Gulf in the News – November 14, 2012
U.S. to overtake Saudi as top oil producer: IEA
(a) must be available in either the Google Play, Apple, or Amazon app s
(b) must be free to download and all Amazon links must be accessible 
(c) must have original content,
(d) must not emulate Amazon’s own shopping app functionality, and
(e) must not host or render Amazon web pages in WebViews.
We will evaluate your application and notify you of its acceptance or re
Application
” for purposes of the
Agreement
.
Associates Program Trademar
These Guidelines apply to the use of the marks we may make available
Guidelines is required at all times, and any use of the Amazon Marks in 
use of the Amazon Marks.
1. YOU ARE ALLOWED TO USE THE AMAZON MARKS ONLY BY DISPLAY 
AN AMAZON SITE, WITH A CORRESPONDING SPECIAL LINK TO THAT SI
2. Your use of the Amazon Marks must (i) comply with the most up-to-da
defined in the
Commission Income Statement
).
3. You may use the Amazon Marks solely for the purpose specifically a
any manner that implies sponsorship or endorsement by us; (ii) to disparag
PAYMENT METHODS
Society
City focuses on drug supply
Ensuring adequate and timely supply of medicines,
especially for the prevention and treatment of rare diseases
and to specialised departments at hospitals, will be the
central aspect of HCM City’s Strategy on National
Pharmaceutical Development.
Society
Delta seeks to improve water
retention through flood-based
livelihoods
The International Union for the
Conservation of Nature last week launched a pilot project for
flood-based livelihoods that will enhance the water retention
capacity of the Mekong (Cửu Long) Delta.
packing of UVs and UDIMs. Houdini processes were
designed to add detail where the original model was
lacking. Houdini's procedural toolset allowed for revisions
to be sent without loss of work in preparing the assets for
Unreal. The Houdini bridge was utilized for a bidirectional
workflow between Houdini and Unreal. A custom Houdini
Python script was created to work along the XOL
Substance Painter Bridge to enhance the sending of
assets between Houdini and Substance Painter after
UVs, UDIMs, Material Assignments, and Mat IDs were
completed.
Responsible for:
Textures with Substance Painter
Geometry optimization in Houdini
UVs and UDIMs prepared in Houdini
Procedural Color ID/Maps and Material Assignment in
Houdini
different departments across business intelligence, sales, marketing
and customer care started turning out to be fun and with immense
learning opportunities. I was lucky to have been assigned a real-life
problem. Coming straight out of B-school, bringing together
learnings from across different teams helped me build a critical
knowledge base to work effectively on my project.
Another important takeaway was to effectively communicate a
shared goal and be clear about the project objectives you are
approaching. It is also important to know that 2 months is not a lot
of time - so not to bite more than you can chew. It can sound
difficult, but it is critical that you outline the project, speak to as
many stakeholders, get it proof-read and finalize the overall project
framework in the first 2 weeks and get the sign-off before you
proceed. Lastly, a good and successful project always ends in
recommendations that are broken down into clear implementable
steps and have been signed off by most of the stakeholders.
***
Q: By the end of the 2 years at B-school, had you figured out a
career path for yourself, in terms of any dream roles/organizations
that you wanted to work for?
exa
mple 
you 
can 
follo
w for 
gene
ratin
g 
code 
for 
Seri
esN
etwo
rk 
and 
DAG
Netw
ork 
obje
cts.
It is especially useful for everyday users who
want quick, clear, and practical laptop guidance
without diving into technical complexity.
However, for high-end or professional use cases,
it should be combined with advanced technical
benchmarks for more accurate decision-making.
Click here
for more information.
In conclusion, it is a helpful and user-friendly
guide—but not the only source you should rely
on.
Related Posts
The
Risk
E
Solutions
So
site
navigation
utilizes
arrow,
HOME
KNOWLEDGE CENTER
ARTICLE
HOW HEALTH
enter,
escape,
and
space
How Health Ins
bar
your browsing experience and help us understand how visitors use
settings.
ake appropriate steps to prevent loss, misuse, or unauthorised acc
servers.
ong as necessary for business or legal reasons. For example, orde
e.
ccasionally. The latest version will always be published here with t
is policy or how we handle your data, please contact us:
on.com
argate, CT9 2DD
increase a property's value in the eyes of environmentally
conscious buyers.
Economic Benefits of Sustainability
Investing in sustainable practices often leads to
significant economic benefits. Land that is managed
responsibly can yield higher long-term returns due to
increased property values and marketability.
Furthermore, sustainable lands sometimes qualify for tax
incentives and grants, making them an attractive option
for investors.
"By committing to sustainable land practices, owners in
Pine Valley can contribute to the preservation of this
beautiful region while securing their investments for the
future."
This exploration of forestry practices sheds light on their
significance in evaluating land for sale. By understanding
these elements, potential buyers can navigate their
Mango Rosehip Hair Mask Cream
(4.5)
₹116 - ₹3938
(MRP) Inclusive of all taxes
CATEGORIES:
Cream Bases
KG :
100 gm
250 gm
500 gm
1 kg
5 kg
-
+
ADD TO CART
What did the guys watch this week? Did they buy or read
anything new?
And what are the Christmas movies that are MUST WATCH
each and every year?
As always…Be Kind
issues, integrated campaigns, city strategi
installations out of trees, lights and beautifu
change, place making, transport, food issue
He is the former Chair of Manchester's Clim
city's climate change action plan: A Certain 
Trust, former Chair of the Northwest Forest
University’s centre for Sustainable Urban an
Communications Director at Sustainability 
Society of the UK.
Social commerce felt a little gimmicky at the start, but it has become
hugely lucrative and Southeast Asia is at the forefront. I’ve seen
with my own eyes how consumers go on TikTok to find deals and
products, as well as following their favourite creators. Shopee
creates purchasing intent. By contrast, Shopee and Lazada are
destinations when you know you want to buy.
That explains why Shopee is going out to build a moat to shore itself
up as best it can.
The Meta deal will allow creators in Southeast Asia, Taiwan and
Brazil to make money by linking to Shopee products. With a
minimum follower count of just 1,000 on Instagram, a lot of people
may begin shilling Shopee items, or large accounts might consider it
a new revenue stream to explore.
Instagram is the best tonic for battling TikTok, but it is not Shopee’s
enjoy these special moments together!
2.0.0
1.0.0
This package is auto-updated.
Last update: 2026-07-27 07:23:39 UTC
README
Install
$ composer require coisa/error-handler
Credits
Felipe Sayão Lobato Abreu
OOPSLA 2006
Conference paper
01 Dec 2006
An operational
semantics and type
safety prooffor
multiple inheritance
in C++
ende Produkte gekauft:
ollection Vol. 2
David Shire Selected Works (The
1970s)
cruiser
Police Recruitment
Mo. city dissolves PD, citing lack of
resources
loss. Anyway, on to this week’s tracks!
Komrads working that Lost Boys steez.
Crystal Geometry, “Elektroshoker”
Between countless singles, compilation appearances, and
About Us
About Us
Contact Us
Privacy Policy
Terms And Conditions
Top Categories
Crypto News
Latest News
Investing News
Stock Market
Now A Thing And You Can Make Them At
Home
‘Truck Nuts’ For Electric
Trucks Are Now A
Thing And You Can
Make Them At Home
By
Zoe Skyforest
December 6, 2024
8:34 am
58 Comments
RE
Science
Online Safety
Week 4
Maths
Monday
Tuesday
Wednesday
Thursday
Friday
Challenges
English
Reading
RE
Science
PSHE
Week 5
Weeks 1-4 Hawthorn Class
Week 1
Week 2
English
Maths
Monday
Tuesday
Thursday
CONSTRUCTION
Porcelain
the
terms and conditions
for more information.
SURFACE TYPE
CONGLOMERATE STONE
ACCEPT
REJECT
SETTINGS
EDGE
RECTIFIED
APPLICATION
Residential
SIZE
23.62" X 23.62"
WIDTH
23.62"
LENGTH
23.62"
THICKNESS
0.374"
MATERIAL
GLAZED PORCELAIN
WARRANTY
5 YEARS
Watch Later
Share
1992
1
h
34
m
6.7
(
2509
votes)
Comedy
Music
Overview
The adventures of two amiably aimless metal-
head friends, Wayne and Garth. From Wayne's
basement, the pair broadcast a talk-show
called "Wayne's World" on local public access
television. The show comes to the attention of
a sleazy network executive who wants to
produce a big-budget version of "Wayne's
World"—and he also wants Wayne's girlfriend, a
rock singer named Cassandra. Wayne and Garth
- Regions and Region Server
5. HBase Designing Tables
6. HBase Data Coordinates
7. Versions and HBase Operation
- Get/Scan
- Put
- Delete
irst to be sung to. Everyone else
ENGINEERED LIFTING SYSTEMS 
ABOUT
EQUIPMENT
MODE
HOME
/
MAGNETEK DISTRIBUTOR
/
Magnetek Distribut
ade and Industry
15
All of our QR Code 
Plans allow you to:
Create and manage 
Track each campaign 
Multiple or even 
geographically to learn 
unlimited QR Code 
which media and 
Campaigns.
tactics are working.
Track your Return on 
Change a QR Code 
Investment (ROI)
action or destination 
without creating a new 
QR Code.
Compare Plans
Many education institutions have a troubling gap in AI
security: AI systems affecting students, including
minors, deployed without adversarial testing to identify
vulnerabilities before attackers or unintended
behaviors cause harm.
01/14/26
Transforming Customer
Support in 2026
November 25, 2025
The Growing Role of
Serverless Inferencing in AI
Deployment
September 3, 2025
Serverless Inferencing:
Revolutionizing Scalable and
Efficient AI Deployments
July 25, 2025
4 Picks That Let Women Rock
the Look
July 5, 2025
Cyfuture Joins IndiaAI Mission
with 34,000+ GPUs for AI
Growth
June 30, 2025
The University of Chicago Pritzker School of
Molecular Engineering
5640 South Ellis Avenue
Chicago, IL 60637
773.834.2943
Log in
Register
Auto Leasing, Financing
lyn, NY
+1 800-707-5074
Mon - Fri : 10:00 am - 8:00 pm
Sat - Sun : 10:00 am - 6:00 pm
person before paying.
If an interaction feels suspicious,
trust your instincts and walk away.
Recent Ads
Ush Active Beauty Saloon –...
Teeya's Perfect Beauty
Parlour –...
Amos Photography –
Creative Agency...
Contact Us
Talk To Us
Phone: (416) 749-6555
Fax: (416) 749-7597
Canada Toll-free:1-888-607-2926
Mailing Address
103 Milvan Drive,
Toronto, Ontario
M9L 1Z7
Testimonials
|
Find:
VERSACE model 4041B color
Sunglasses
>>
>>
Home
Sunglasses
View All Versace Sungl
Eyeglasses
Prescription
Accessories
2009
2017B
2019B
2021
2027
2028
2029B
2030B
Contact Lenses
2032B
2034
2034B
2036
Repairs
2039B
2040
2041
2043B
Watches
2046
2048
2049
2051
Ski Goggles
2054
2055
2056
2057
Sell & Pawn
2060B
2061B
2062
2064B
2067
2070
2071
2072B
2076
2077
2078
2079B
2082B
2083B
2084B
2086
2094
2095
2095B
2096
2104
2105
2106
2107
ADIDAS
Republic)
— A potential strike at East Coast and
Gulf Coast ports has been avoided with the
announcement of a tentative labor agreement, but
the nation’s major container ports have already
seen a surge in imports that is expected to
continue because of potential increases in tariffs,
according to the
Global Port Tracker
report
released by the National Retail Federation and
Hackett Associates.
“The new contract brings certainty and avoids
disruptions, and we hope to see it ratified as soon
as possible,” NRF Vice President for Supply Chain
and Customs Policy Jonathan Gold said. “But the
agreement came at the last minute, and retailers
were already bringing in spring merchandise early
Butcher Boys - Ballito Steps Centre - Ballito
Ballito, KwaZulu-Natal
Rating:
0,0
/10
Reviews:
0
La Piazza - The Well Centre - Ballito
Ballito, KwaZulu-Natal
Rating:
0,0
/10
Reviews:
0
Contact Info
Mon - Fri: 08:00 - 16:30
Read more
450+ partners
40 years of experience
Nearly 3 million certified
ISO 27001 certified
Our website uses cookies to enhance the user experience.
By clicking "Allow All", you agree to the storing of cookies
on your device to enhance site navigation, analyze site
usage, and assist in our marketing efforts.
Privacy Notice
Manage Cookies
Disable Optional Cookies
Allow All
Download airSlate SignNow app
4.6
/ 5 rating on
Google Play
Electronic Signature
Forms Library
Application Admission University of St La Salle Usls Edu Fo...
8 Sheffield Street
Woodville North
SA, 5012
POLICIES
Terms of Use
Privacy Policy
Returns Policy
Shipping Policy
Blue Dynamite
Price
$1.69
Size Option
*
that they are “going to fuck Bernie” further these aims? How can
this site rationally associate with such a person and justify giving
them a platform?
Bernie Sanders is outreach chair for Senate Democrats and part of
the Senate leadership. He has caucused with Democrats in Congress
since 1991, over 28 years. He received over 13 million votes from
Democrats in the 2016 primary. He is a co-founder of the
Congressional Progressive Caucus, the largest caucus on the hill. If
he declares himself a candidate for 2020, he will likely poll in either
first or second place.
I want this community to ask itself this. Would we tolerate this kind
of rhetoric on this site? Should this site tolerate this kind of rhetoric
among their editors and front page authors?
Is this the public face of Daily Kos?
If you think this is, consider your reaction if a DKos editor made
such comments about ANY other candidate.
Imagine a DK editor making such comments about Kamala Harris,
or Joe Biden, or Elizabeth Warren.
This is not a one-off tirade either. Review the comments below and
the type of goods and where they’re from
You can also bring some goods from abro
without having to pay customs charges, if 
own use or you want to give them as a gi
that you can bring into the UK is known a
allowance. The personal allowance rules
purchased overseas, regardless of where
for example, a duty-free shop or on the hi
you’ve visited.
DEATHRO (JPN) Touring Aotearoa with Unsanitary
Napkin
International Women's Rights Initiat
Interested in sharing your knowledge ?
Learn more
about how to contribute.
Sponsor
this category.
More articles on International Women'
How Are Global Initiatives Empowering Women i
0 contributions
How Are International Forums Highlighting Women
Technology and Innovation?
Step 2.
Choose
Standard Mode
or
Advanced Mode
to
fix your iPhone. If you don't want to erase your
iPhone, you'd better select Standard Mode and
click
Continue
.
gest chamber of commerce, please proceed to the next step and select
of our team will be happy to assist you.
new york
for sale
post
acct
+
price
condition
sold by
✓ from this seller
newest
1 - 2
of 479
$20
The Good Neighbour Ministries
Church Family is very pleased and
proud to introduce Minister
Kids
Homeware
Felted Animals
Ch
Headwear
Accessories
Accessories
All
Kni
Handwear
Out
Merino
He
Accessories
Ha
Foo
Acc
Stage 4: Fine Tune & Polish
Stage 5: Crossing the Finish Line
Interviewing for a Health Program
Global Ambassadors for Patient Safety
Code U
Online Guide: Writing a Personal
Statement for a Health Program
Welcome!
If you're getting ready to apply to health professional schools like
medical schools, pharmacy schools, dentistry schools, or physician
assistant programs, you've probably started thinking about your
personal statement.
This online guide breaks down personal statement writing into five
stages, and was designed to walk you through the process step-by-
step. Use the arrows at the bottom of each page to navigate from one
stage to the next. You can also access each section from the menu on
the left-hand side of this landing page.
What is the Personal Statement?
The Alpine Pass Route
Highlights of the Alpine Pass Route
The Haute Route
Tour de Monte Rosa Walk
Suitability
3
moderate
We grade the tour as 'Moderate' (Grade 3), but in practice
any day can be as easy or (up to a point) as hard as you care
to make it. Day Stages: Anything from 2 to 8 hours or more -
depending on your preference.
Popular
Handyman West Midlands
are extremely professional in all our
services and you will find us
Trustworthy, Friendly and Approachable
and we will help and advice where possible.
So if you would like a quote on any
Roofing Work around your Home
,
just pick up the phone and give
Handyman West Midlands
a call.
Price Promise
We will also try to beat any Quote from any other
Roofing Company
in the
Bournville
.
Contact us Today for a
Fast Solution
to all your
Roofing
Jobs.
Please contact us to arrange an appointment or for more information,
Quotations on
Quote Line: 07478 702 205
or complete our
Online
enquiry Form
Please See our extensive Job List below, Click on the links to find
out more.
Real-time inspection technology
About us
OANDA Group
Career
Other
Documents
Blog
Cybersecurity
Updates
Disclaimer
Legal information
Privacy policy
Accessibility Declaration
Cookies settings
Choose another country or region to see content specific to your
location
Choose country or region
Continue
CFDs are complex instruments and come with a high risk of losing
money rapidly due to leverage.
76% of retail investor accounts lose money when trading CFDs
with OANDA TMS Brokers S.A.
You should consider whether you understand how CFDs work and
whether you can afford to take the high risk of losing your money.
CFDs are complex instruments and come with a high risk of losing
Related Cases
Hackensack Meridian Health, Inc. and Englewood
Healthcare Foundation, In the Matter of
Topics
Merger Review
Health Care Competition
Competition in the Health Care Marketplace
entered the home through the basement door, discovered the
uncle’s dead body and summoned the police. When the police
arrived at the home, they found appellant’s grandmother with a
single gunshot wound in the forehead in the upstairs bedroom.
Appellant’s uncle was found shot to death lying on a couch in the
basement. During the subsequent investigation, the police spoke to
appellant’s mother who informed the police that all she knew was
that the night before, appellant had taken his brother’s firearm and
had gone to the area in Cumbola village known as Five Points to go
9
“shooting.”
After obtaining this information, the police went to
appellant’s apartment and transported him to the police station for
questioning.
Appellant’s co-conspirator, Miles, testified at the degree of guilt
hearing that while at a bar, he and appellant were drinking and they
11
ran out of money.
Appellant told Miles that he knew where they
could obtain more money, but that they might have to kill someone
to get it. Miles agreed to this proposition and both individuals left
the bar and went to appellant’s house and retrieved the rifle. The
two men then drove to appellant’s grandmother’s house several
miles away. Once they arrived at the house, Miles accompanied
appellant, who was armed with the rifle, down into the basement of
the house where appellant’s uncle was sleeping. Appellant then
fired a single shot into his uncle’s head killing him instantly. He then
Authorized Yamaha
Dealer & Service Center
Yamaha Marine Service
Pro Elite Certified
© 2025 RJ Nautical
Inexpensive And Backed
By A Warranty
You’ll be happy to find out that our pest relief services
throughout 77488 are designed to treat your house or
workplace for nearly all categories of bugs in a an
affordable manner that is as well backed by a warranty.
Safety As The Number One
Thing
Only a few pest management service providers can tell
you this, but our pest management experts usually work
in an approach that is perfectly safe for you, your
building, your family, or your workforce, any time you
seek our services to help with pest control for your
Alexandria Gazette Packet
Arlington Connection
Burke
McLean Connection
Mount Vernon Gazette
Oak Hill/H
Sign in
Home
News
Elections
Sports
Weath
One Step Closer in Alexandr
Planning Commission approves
+++
Where does the string "Standard" occur in the data above? Copy every line that holds it.

Standard Mode
iPhone, you'd better select Standard Mode and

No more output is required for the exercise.